One of Mofaz’s main criticisms of Livni has been that she has not
advanced a clear agenda for Kadima during her three years leading the
opposition. Mofaz’s associates said advocating changes to the political system
was the kind of initiative she should have been taking all along.
“There
are many challenges and threats we are facing these days,” Mofaz wrote to the
party heads. “We deeply disagree ethically and ideologically about how to handle
many of them. But as different as our political outlooks are, if we don’t change
our political system, we will condemn ourselves to continue standing in place,
wallowing in the political mire, instead of advancing our national
interests.”
Mofaz said that now was the time to make changes before the
campaign for the next Knesset begins.
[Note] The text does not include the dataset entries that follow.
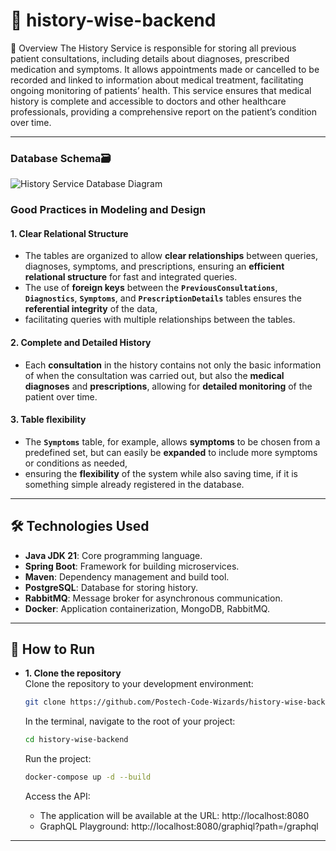 # 🏥 history-wise-backend

🌟 Overview
The History Service is responsible for storing all previous patient consultations, including details about diagnoses, 
prescribed medication and symptoms. It allows appointments made or cancelled to be recorded and linked to 
information about medical treatment, facilitating ongoing monitoring of patients’ health. 
This service ensures that medical history is complete and accessible to doctors and other healthcare professionals, 
providing a comprehensive report on the patient’s condition over time.

---

### **Database Schema🗃️**
![History Service Database Diagram](https://github.com/user-attachments/assets/3499e837-e99e-417e-bd27-2e44241394d0)

### **Good Practices in Modeling and Design**

#### **1. Clear Relational Structure**
- The tables are organized to allow **clear relationships** between queries, diagnoses, symptoms, and prescriptions, ensuring an **efficient relational structure** for fast and integrated queries.
- The use of **foreign keys** between the **`PreviousConsultations`**, **`Diagnostics`**, **`Symptoms`**, and **`PrescriptionDetails`** tables ensures the **referential integrity** of the data, 
- facilitating queries with multiple relationships between the tables.

#### **2. Complete and Detailed History**
- Each **consultation** in the history contains not only the basic information of when the consultation was carried out, but also the **medical diagnoses** and **prescriptions**, allowing for **detailed monitoring** of the patient over time.

#### **3. Table flexibility**
- The **`Symptoms`** table, for example, allows **symptoms** to be chosen from a predefined set, but can easily be **expanded** to include more symptoms or conditions as needed, 
- ensuring the **flexibility** of the system while also saving time, if it is something simple already registered in the database.

---

## 🛠️ Technologies Used

- **Java JDK 21**: Core programming language.
- **Spring Boot**: Framework for building microservices.
- **Maven**: Dependency management and build tool.
- **PostgreSQL**: Database for storing history.
- **RabbitMQ**: Message broker for asynchronous communication.
- **Docker**: Application containerization, MongoDB, RabbitMQ.

---

## 🚀 How to Run
- **1. Clone the repository**  
  Clone the repository to your development environment:
    ```bash
    git clone https://github.com/Postech-Code-Wizards/history-wise-backend
    ```
  In the terminal, navigate to the root of your project:
    ```bash
    cd history-wise-backend
    ```

  Run the project:
    ```bash
    docker-compose up -d --build
    ```
  Access the API:
  - The application will be available at the URL: http://localhost:8080
  - GraphQL Playground: http://localhost:8080/graphiql?path=/graphql

---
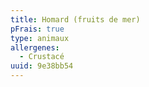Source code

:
 ```yaml
---
title: Homard (fruits de mer)
pFrais: true
type: animaux
allergenes:
  - Crustacé
uuid: 9e38bb54
---
```


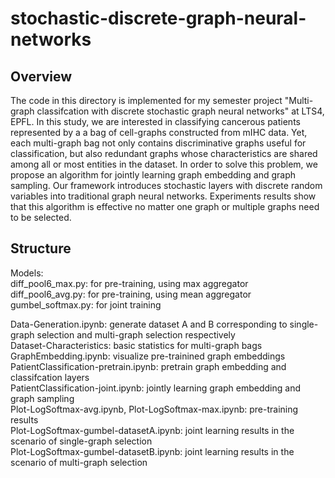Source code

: # stochastic-discrete-graph-neural-networks

## Overview
The code in this directory is implemented for my semester project "Multi-graph classifcation with discrete stochastic graph neural networks" at LTS4, EPFL. In this study, we are interested in classifying cancerous patients represented by a a bag of cell-graphs constructed from mIHC data. Yet, each multi-graph  bag not only contains discriminative graphs useful for classification, but also redundant graphs whose characteristics are shared among all or most entities in the dataset. In order to solve this problem, we propose an algorithm for jointly learning graph embedding and graph sampling. Our framework introduces stochastic layers with discrete random variables into traditional graph neural networks. Experiments results show that this algorithm is effective no matter one graph or multiple graphs need to be selected.

## Structure 
Models:  
diff_pool6_max.py: for pre-training, using max aggregator  
diff_pool6_avg.py: for pre-training, using mean aggregator  
gumbel_softmax.py: for joint training  

Data-Generation.ipynb: generate dataset A and B corresponding to single-graph selection and multi-graph selection respectively  
Dataset-Characteristics: basic statistics for multi-graph bags    
GraphEmbedding.ipynb: visualize pre-trainined graph embeddings  
PatientClassification-pretrain.ipynb: pretrain graph embedding and classifcation layers  
PatientClassification-joint.ipynb: jointly learning graph embedding and graph sampling  
Plot-LogSoftmax-avg.ipynb, Plot-LogSoftmax-max.ipynb: pre-training results  
Plot-LogSoftmax-gumbel-datasetA.ipynb: joint learning results in the scenario of single-graph selection  
Plot-LogSoftmax-gumbel-datasetB.ipynb: joint learning results in the scenario of multi-graph selection
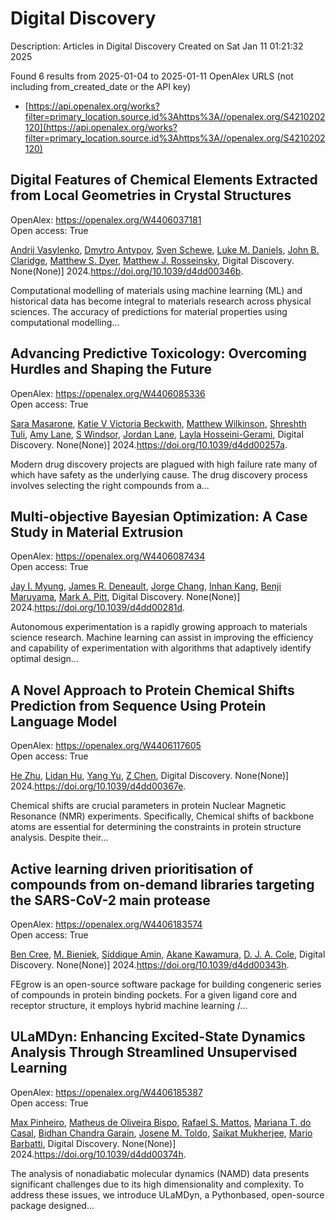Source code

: # Digital Discovery
Description: Articles in Digital Discovery
Created on Sat Jan 11 01:21:32 2025

Found 6 results from 2025-01-04 to 2025-01-11
OpenAlex URLS (not including from_created_date or the API key)
- [https://api.openalex.org/works?filter=primary_location.source.id%3Ahttps%3A//openalex.org/S4210202120](https://api.openalex.org/works?filter=primary_location.source.id%3Ahttps%3A//openalex.org/S4210202120)

## Digital Features of Chemical Elements Extracted from Local Geometries in Crystal Structures   

OpenAlex: https://openalex.org/W4406037181    
Open access: True
    
[Andrij Vasylenko](https://openalex.org/A5053274067), [Dmytro Antypov](https://openalex.org/A5062223660), [Sven Schewe](https://openalex.org/A5041836791), [Luke M. Daniels](https://openalex.org/A5021303389), [John B. Claridge](https://openalex.org/A5089917898), [Matthew S. Dyer](https://openalex.org/A5091597124), [Matthew J. Rosseinsky](https://openalex.org/A5054755054), Digital Discovery. None(None)] 2024.https://doi.org/10.1039/d4dd00346b.
    
Computational modelling of materials using machine learning (ML) and historical data has become integral to materials research across physical sciences. The accuracy of predictions for material properties using computational modelling...    

    

## Advancing Predictive Toxicology: Overcoming Hurdles and Shaping the Future   

OpenAlex: https://openalex.org/W4406085336    
Open access: True
    
[Sara Masarone](https://openalex.org/A5106116916), [Katie V Victoria Beckwith](https://openalex.org/A5115778167), [Matthew Wilkinson](https://openalex.org/A5044945207), [Shreshth Tuli](https://openalex.org/A5024179661), [Amy Lane](https://openalex.org/A5048039923), [S Windsor](https://openalex.org/A5020144175), [Jordan Lane](https://openalex.org/A5082455051), [Layla Hosseini-Gerami](https://openalex.org/A5085528183), Digital Discovery. None(None)] 2024.https://doi.org/10.1039/d4dd00257a.
    
Modern drug discovery projects are plagued with high failure rate many of which have safety as the underlying cause. The drug discovery process involves selecting the right compounds from a...    

    

## Multi-objective Bayesian Optimization: A Case Study in Material Extrusion   

OpenAlex: https://openalex.org/W4406087434    
Open access: True
    
[Jay I. Myung](https://openalex.org/A5102873424), [James R. Deneault](https://openalex.org/A5050665356), [Jorge Chang](https://openalex.org/A5029447474), [Inhan Kang](https://openalex.org/A5115779106), [Benji Maruyama](https://openalex.org/A5102919383), [Mark A. Pitt](https://openalex.org/A5108277937), Digital Discovery. None(None)] 2024.https://doi.org/10.1039/d4dd00281d.
    
Autonomous experimentation is a rapidly growing approach to materials science research. Machine learning can assist in improving the efficiency and capability of experimentation with algorithms that adaptively identify optimal design...    

    

## A Novel Approach to Protein Chemical Shifts Prediction from Sequence Using Protein Language Model   

OpenAlex: https://openalex.org/W4406117605    
Open access: True
    
[He Zhu](https://openalex.org/A5061526273), [Lidan Hu](https://openalex.org/A5029798705), [Yang Yu](https://openalex.org/A5009888534), [Z Chen](https://openalex.org/A5111586026), Digital Discovery. None(None)] 2024.https://doi.org/10.1039/d4dd00367e.
    
Chemical shifts are crucial parameters in protein Nuclear Magnetic Resonance (NMR) experiments. Specifically, Chemical shifts of backbone atoms are essential for determining the constraints in protein structure analysis. Despite their...    

    

## Active learning driven prioritisation of compounds from on-demand libraries targeting the SARS-CoV-2 main protease   

OpenAlex: https://openalex.org/W4406183574    
Open access: True
    
[Ben Cree](https://openalex.org/A5019524985), [M. Bieniek](https://openalex.org/A5072069360), [Siddique Amin](https://openalex.org/A5055699398), [Akane Kawamura](https://openalex.org/A5085494254), [D. J. A. Cole](https://openalex.org/A5003390204), Digital Discovery. None(None)] 2024.https://doi.org/10.1039/d4dd00343h.
    
FEgrow is an open-source software package for building congeneric series of compounds in protein binding pockets. For a given ligand core and receptor structure, it employs hybrid machine learning /...    

    

## ULaMDyn: Enhancing Excited-State Dynamics Analysis Through Streamlined Unsupervised Learning   

OpenAlex: https://openalex.org/W4406185387    
Open access: True
    
[Max Pinheiro](https://openalex.org/A5030672372), [Matheus de Oliveira Bispo](https://openalex.org/A5028291925), [Rafael S. Mattos](https://openalex.org/A5103262101), [Mariana T. do Casal](https://openalex.org/A5053469126), [Bidhan Chandra Garain](https://openalex.org/A5008689563), [Josene M. Toldo](https://openalex.org/A5059174675), [Saikat Mukherjee](https://openalex.org/A5033401595), [Mario Barbatti](https://openalex.org/A5079154451), Digital Discovery. None(None)] 2024.https://doi.org/10.1039/d4dd00374h.
    
The analysis of nonadiabatic molecular dynamics (NAMD) data presents significant challenges due to its high dimensionality and complexity. To address these issues, we introduce ULaMDyn, a Pythonbased, open-source package designed...    

    
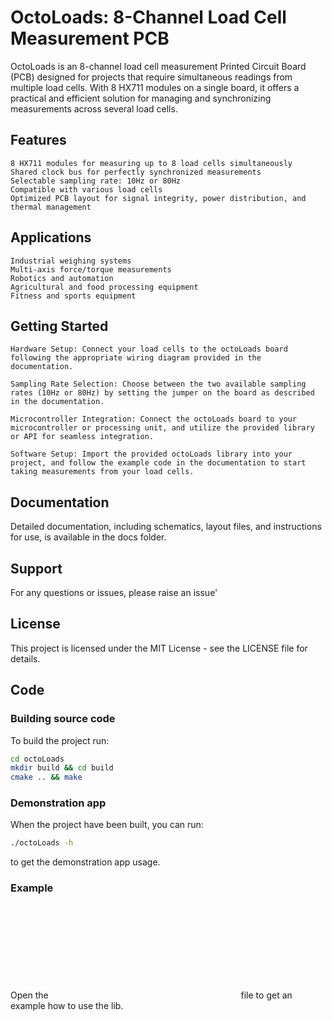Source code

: # OctoLoads: 8-Channel Load Cell Measurement PCB

OctoLoads is an 8-channel load cell measurement Printed Circuit Board (PCB) designed for projects that require simultaneous readings from multiple load cells. With 8 HX711 modules on a single board, it offers a practical and efficient solution for managing and synchronizing measurements across several load cells.
## Features

    8 HX711 modules for measuring up to 8 load cells simultaneously
    Shared clock bus for perfectly synchronized measurements
    Selectable sampling rate: 10Hz or 80Hz
    Compatible with various load cells
    Optimized PCB layout for signal integrity, power distribution, and thermal management

## Applications

    Industrial weighing systems
    Multi-axis force/torque measurements
    Robotics and automation
    Agricultural and food processing equipment
    Fitness and sports equipment

## Getting Started

    Hardware Setup: Connect your load cells to the octoLoads board following the appropriate wiring diagram provided in the documentation.

    Sampling Rate Selection: Choose between the two available sampling rates (10Hz or 80Hz) by setting the jumper on the board as described in the documentation.

    Microcontroller Integration: Connect the octoLoads board to your microcontroller or processing unit, and utilize the provided library or API for seamless integration.

    Software Setup: Import the provided octoLoads library into your project, and follow the example code in the documentation to start taking measurements from your load cells.

## Documentation

Detailed documentation, including schematics, layout files, and instructions for use, is available in the docs folder.

## Support

For any questions or issues, please raise an issue'

## License
This project is licensed under the MIT License - see the LICENSE file for details.

## Code
### Building source code

To build the project run:
```bash
cd octoLoads
mkdir build && cd build
cmake .. && make
```

### Demonstration app

When the project have been built, you can run:
```bash
./octoLoads -h
```
to get the demonstration app usage.

### Example
Open the ![main.cpp](cpp:src/main.cpp) file to get an example how to use the lib.
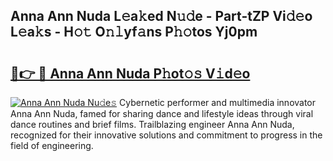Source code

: ## Anna Ann Nuda L𝚎a𝚔ed N𝚞𝚍e - Part-tZP Vi𝚍𝚎o L𝚎a𝚔s - H𝚘𝚝 O𝚗𝚕yf𝚊ns P𝚑𝚘tos Yj0pm

# <h2><a href="http://kfe4fqh.oniu.top/?m=Anna+Ann+Nuda">🔗👉 🔴 Anna Ann Nuda P𝚑ot𝚘𝚜 V𝚒d𝚎o</a></h2>

[![Anna Ann Nuda Nu𝚍e𝚜](https://i.imgur.com/0qMVB7G.gif)](http://kfe4fqh.oniu.top/?m=Anna+Ann+Nuda)
Cybernetic performer and multimedia innovator Anna Ann Nuda, famed for sharing dance and lifestyle ideas through viral dance routines and brief films. Trailblazing engineer Anna Ann Nuda, recognized for their innovative solutions and commitment to progress in the field of engineering.  
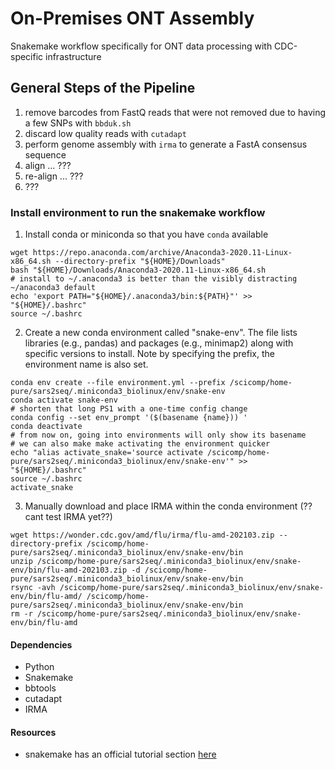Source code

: # On-Premises ONT Assembly

Snakemake workflow specifically for ONT data processing with CDC-specific infrastructure


## General Steps of the Pipeline
1. remove barcodes from FastQ reads that were not removed due to having a few SNPs with `bbduk.sh`
2. discard low quality reads with `cutadapt`
3. perform genome assembly with `irma` to generate a FastA consensus sequence
4. align ... ???
5. re-align ... ???
6. ???

### Install environment to run the snakemake workflow
1. Install conda or miniconda so that you have `conda` available
```
wget https://repo.anaconda.com/archive/Anaconda3-2020.11-Linux-x86_64.sh --directory-prefix "${HOME}/Downloads"
bash "${HOME}/Downloads/Anaconda3-2020.11-Linux-x86_64.sh
# install to ~/.anaconda3 is better than the visibly distracting ~/anaconda3 default
echo 'export PATH="${HOME}/.anaconda3/bin:${PATH}"' >> "${HOME}/.bashrc"
source ~/.bashrc
```

2. Create a new conda environment called "snake-env". The file lists libraries (e.g., pandas) and packages (e.g., minimap2) along with specific versions to install. Note by specifying the prefix, the environment name is also set.
```
conda env create --file environment.yml --prefix /scicomp/home-pure/sars2seq/.miniconda3_biolinux/env/snake-env
conda activate snake-env
# shorten that long PS1 with a one-time config change
conda config --set env_prompt '($(basename {name})) '
conda deactivate
# from now on, going into environments will only show its basename
# we can also make make activating the environment quicker
echo "alias activate_snake='source activate /scicomp/home-pure/sars2seq/.miniconda3_biolinux/env/snake-env'" >> "${HOME}/.bashrc"
source ~/.bashrc
activate_snake
```

3. Manually download and place IRMA within the conda environment (??cant test IRMA yet??)
```
wget https://wonder.cdc.gov/amd/flu/irma/flu-amd-202103.zip --directory-prefix /scicomp/home-pure/sars2seq/.miniconda3_biolinux/env/snake-env/bin
unzip /scicomp/home-pure/sars2seq/.miniconda3_biolinux/env/snake-env/bin/flu-amd-202103.zip -d /scicomp/home-pure/sars2seq/.miniconda3_biolinux/env/snake-env/bin
rsync -avh /scicomp/home-pure/sars2seq/.miniconda3_biolinux/env/snake-env/bin/flu-amd/ /scicomp/home-pure/sars2seq/.miniconda3_biolinux/env/snake-env/bin
rm -r /scicomp/home-pure/sars2seq/.miniconda3_biolinux/env/snake-env/bin/flu-amd
```


#### Dependencies
- Python
- Snakemake
- bbtools
- cutadapt
- IRMA


#### Resources
- snakemake has an official tutorial section [here](https://snakemake.readthedocs.io/en/stable/tutorial/tutorial.html#tutorial)
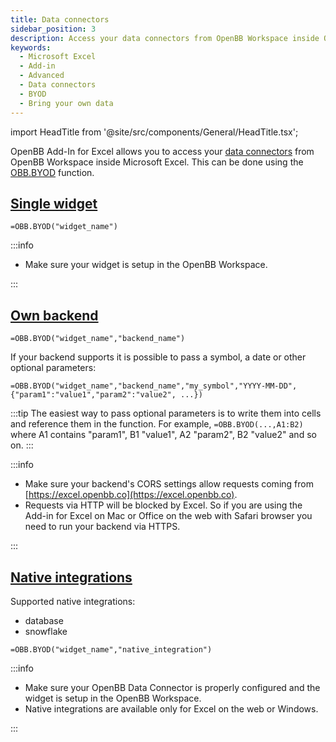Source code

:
 ```yaml
---
title: Data connectors
sidebar_position: 3
description: Access your data connectors from OpenBB Workspace inside OpenBB Add-in for Excel.
keywords:
  - Microsoft Excel
  - Add-in
  - Advanced
  - Data connectors
  - BYOD
  - Bring your own data
---
```


<!-- markdownlint-disable MD033 -->

import HeadTitle from '@site/src/components/General/HeadTitle.tsx';

<HeadTitle title="Data connectors | OpenBB Add-in for Excel Docs" />

OpenBB Add-In for Excel allows you to access your [data connectors](https://docs.openbb.co/pro/data-connectors) from OpenBB Workspace inside Microsoft Excel. This can be done using the [OBB.BYOD](https://docs.openbb.co/excel/reference/byod) function.

## [Single widget](https://docs.openbb.co/pro/data-connectors/single-widget)

```excel
=OBB.BYOD("widget_name")
```

:::info

- Make sure your widget is setup in the OpenBB Workspace.

:::

## [Own backend](https://docs.openbb.co/pro/data-connectors/integrate-your-own-backend)

```excel
=OBB.BYOD("widget_name","backend_name")
```

If your backend supports it is possible to pass a symbol, a date or other optional parameters:

```excel
=OBB.BYOD("widget_name","backend_name","my_symbol","YYYY-MM-DD",{"param1":"value1","param2":"value2", ...})
```

:::tip
The easiest way to pass optional parameters is to write them into cells and reference them in the function. For example, `=OBB.BYOD(...,A1:B2)` where A1 contains "param1", B1 "value1", A2 "param2", B2 "value2" and so on.
:::

:::info

- Make sure your backend's CORS settings allow requests coming from [https://excel.openbb.co](https://excel.openbb.co).
- Requests via HTTP will be blocked by Excel. So if you are using the Add-in for Excel on Mac or Office on the web with Safari browser you need to run your backend via HTTPS.

:::

## [Native integrations](https://docs.openbb.co/pro/data-connectors#native-integrations)

Supported native integrations:

- database
- snowflake

```excel
=OBB.BYOD("widget_name","native_integration")
```

:::info

- Make sure your OpenBB Data Connector is properly configured and the widget is setup in the OpenBB Workspace.
- Native integrations are available only for Excel on the web or Windows.

:::
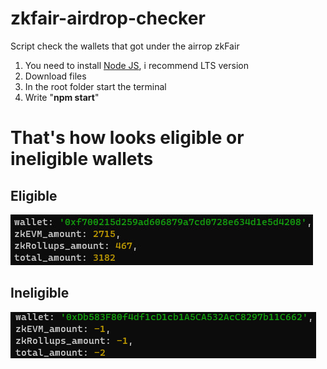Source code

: # zkfair-airdrop-checker

Script check the wallets that got under the airrop zkFair

  1. You need to install [Node JS](https://nodejs.org/en), i recommend LTS version
  2. Download files
  3. In the root folder start the terminal
  4. Write "**npm start**"

# That's how looks eligible or ineligible wallets
## Eligible 
![Image](https://github.com/LegendGenesis/zkfair-airdrop-checker/blob/main/eligible.jpg)

## Ineligible
![Image](https://github.com/LegendGenesis/zkfair-airdrop-checker/blob/main/image.png)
He said the party leaders had the power in
their hands “to bring about an essential historical change.”
“We must
guarantee that the next government formed in Israel, whatever its makeup, will
have the ability to govern and lead the people of Israel according to the
mandate it receives from the voters,” Mofaz said.
Sources close to Mofaz
said he endorsed the electoral reform proposals advocated by Herzliya
Interdisciplinary Center President Uriel Reichman, which are soon to be promoted
in a large campaign that will be headed by former Mossad director Meir Dagan.
Mofaz favors raising the electoral threshold, strengthening the largest parties,
and electing as many as 60 of the 120 Knesset members via direct, regional
elections.
While a majority of MKs in Kadima, Labor and Likud would
likely endorse such changes, they would be strongly opposed by Israel Beiteinu,
Shas, United Torah Judaism and the Independence Party.